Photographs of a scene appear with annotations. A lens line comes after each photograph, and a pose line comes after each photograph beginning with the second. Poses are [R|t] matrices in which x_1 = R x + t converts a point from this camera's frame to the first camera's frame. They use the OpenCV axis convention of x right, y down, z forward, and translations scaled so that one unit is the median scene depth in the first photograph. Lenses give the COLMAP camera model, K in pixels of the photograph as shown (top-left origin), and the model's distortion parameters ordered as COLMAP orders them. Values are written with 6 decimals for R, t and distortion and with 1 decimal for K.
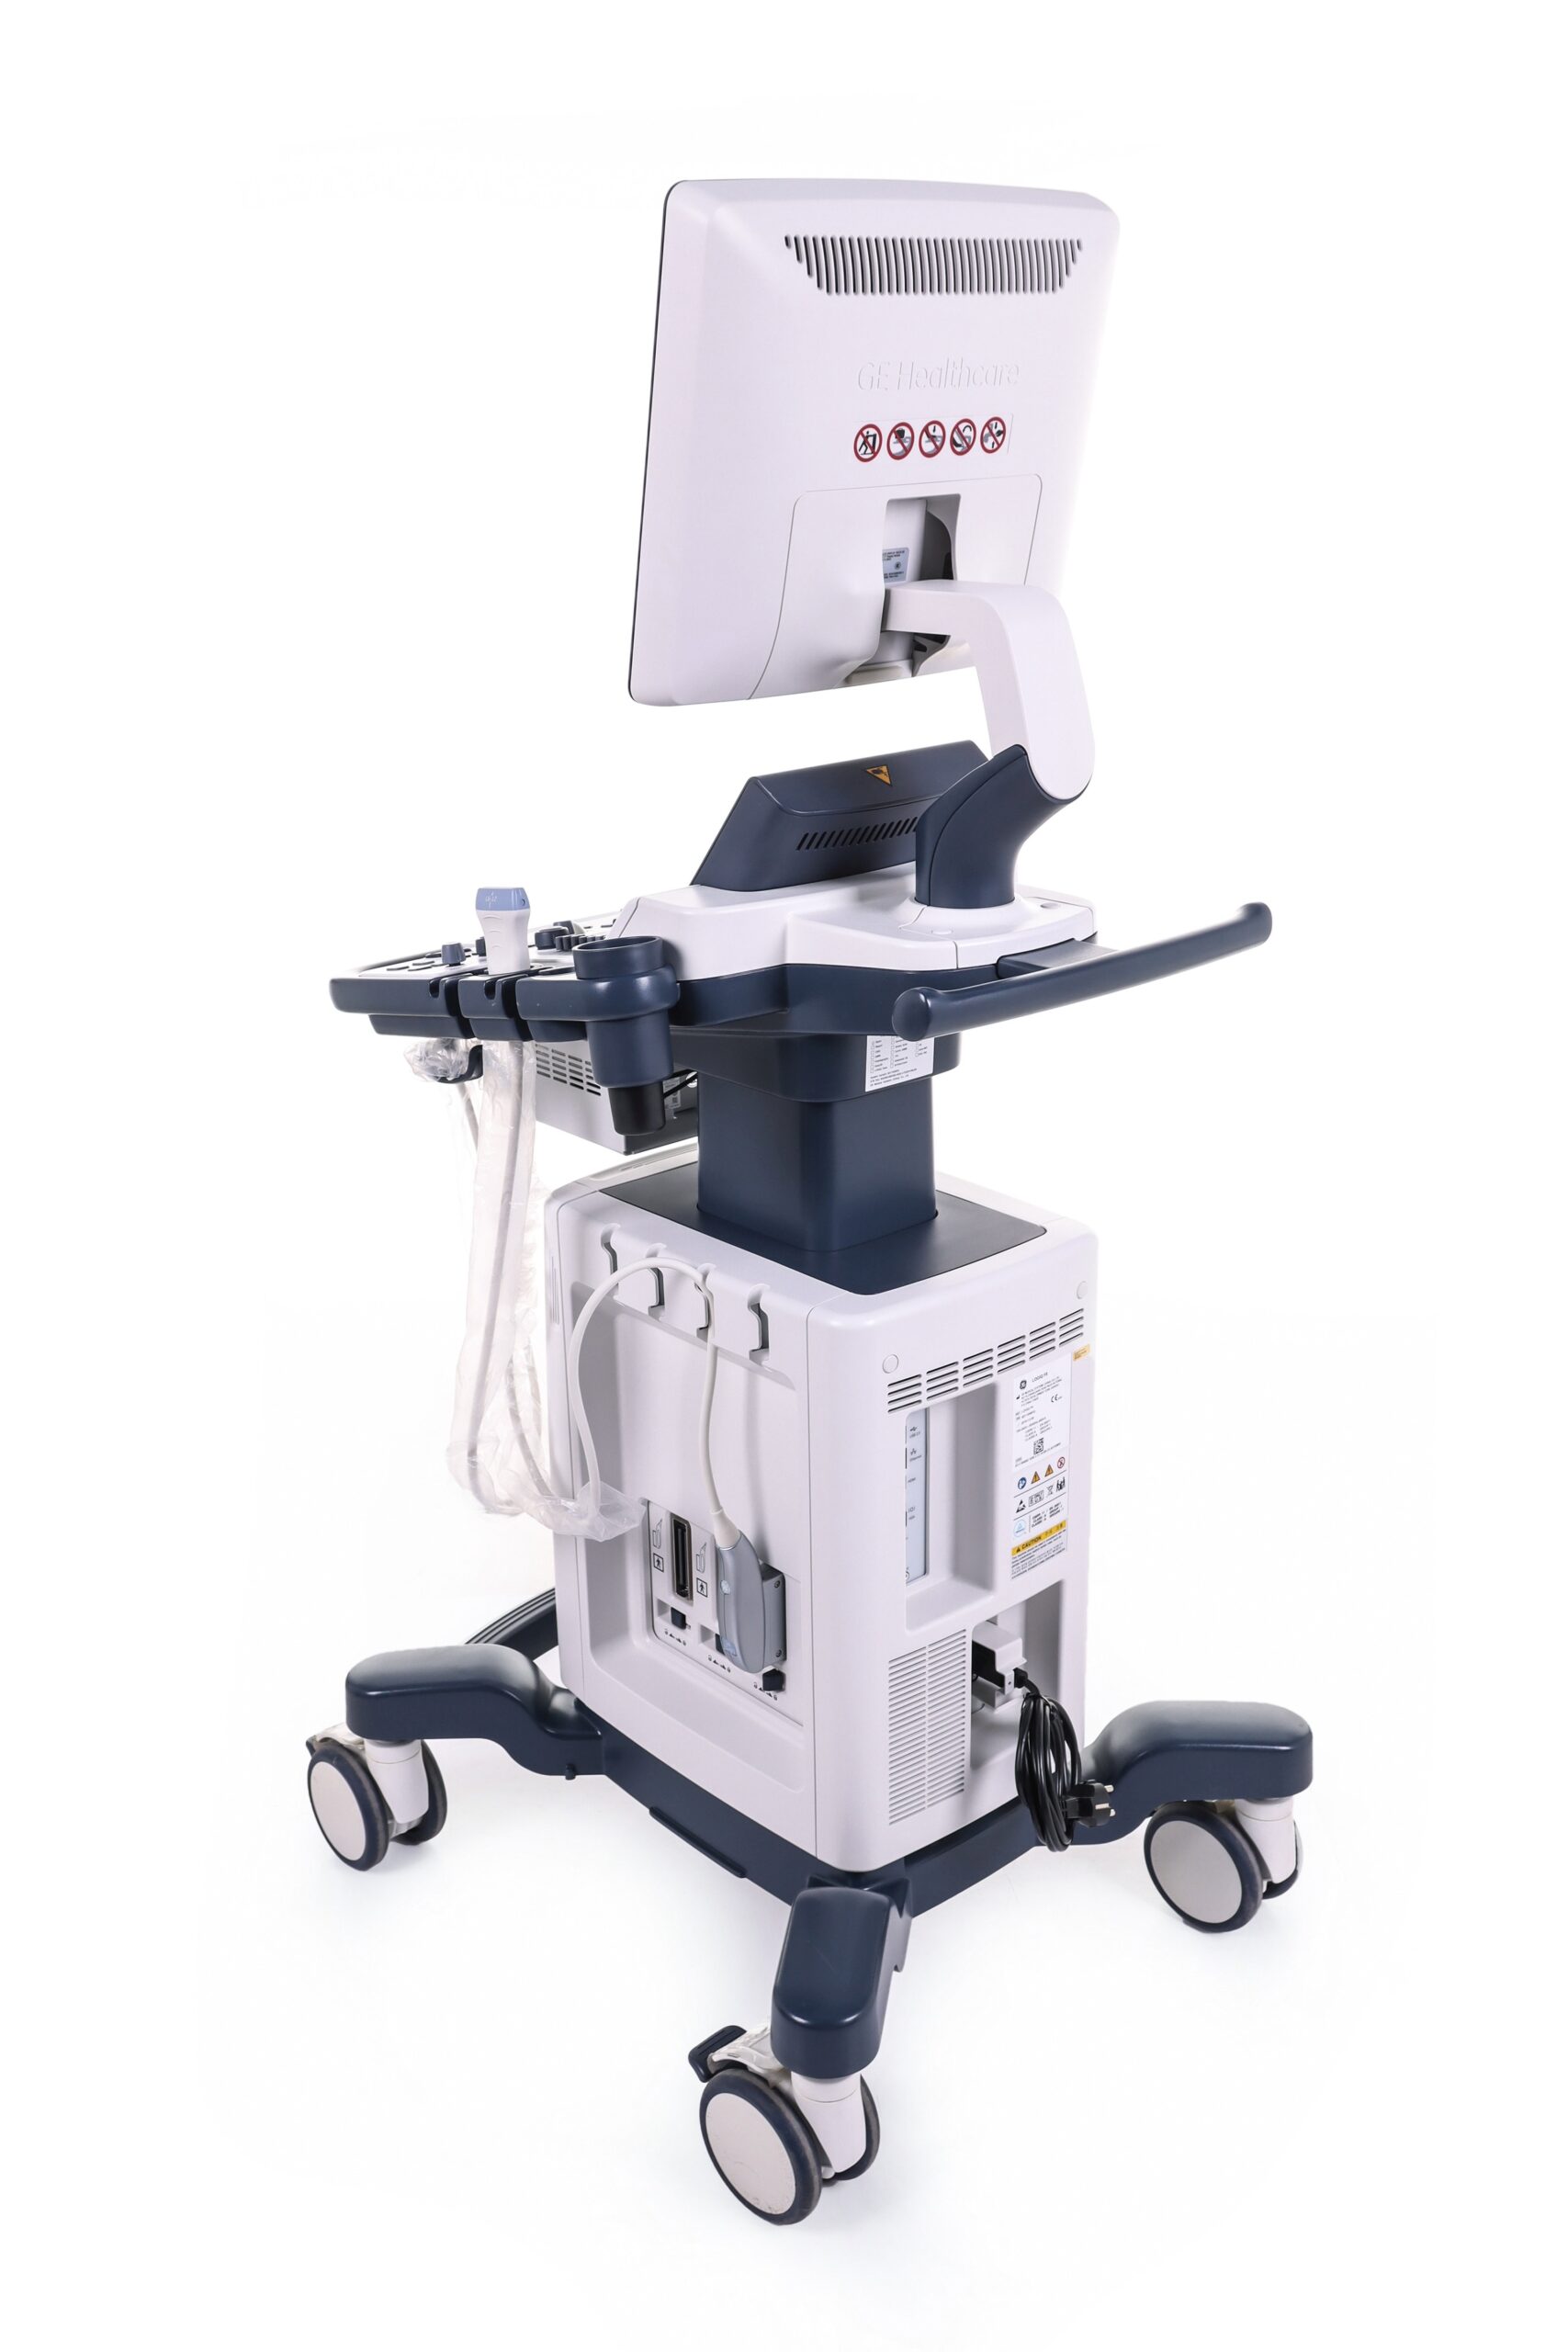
lens RADIAL K [[2318.8, 0, 765.7], [0, 2318.8, 1133.4], [0, 0, 1]] dist [0.020381, 0.000000]
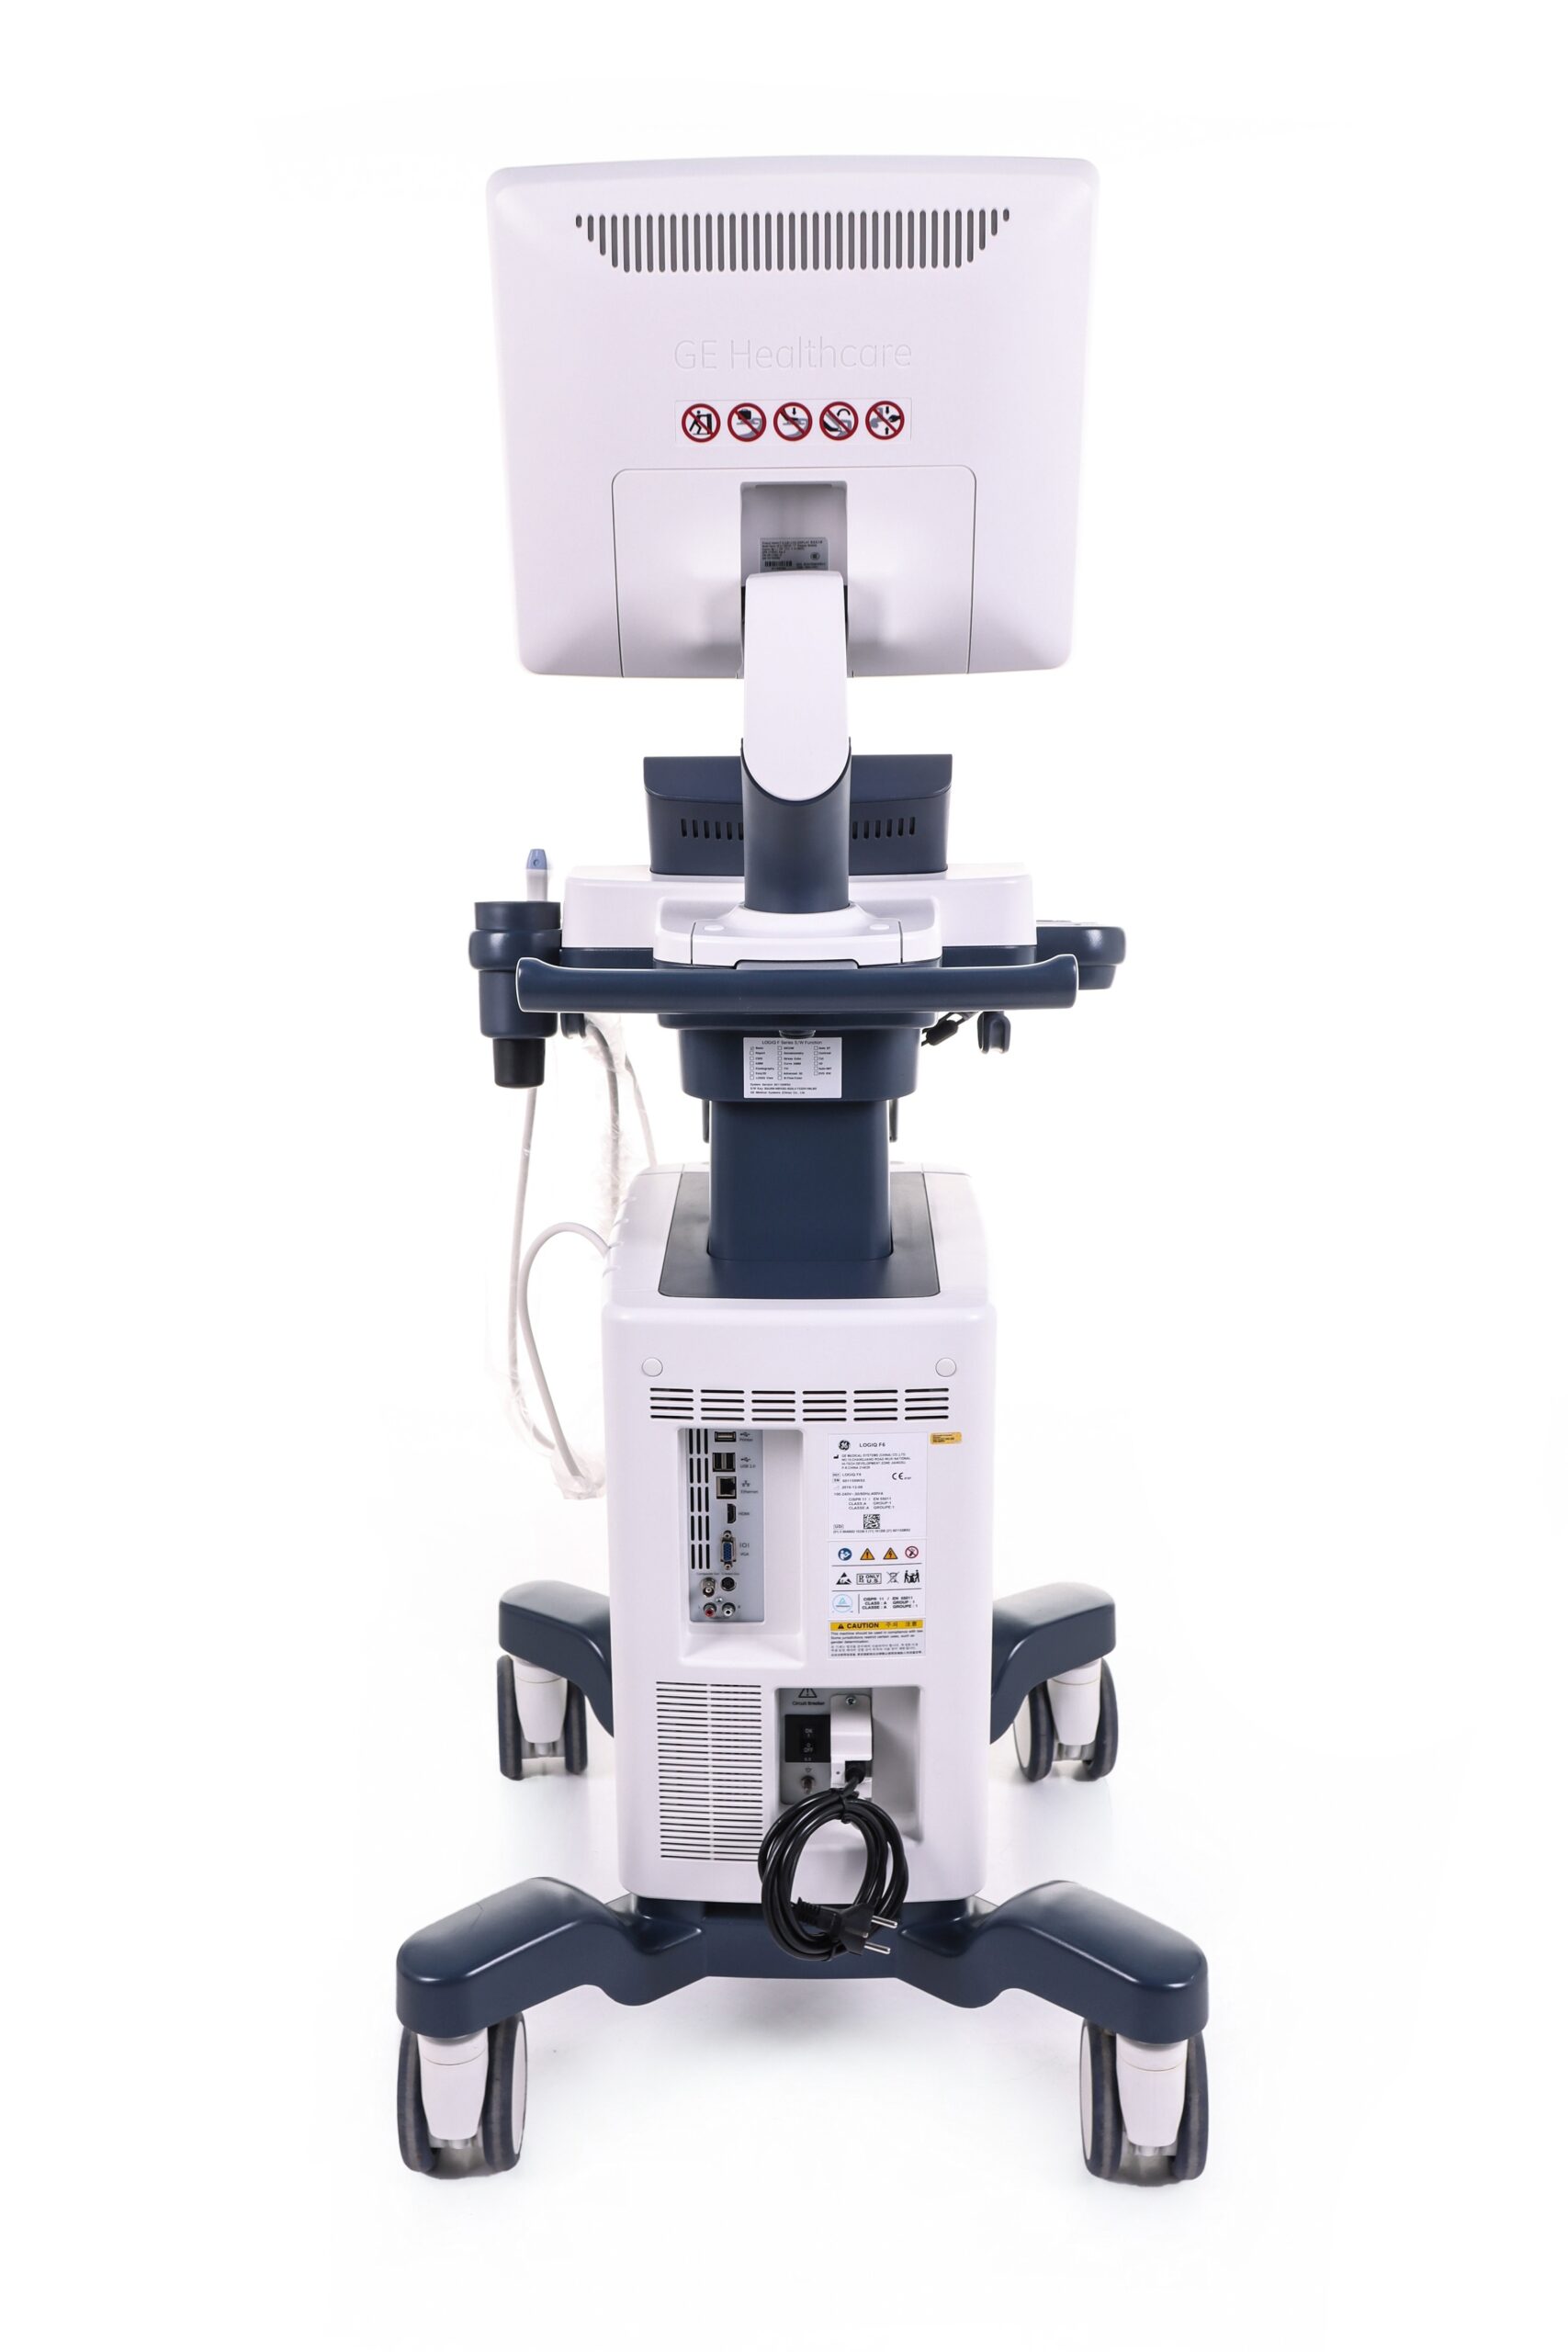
lens RADIAL K [[2456.0, 0, 781.4], [0, 2456.0, 1155.9], [0, 0, 1]] dist [0.020140, 0.000000]
pose [[0.748654, 0.196074, -0.633303, 0.756453], [-0.216358, 0.975222, 0.046167, -0.048064], [0.626663, 0.102457, 0.772525, 0.238398]]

- [What the exercise asks] Rewrite the listing with "lens line" changed to "intrinsics line", keeping everything else the same. Omit the pictures from your answer.

- [Your solution]
Photographs of a scene appear with annotations. A intrinsics line comes after each photograph, and a pose line comes after each photograph beginning with the second. Poses are [R|t] matrices in which x_1 = R x + t converts a point from this camera's frame to the first camera's frame. They use the OpenCV axis convention of x right, y down, z forward, and translations scaled so that one unit is the median scene depth in the first photograph. Lenses give the COLMAP camera model, K in pixels of the photograph as shown (top-left origin), and the model's distortion parameters ordered as COLMAP orders them. Values are written with 6 decimals for R, t and distortion and with 1 decimal for K.
lens RADIAL K [[2318.8, 0, 765.7], [0, 2318.8, 1133.4], [0, 0, 1]] dist [0.020381, 0.000000]
lens RADIAL K [[2456.0, 0, 781.4], [0, 2456.0, 1155.9], [0, 0, 1]] dist [0.020140, 0.000000]
pose [[0.748654, 0.196074, -0.633303, 0.756453], [-0.216358, 0.975222, 0.046167, -0.048064], [0.626663, 0.102457, 0.772525, 0.238398]]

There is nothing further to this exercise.